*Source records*

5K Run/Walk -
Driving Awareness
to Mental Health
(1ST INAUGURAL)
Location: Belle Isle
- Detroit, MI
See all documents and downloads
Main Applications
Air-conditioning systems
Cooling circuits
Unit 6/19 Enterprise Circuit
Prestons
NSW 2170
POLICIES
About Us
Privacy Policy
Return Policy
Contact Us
---
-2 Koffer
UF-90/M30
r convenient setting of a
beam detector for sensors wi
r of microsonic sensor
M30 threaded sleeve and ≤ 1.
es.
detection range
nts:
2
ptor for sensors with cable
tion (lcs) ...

*Exercise aim*
Every line of the entries above that includes "sensors" should be copied.

*Solution to the problem*
beam detector for sensors wi
ptor for sensors with cable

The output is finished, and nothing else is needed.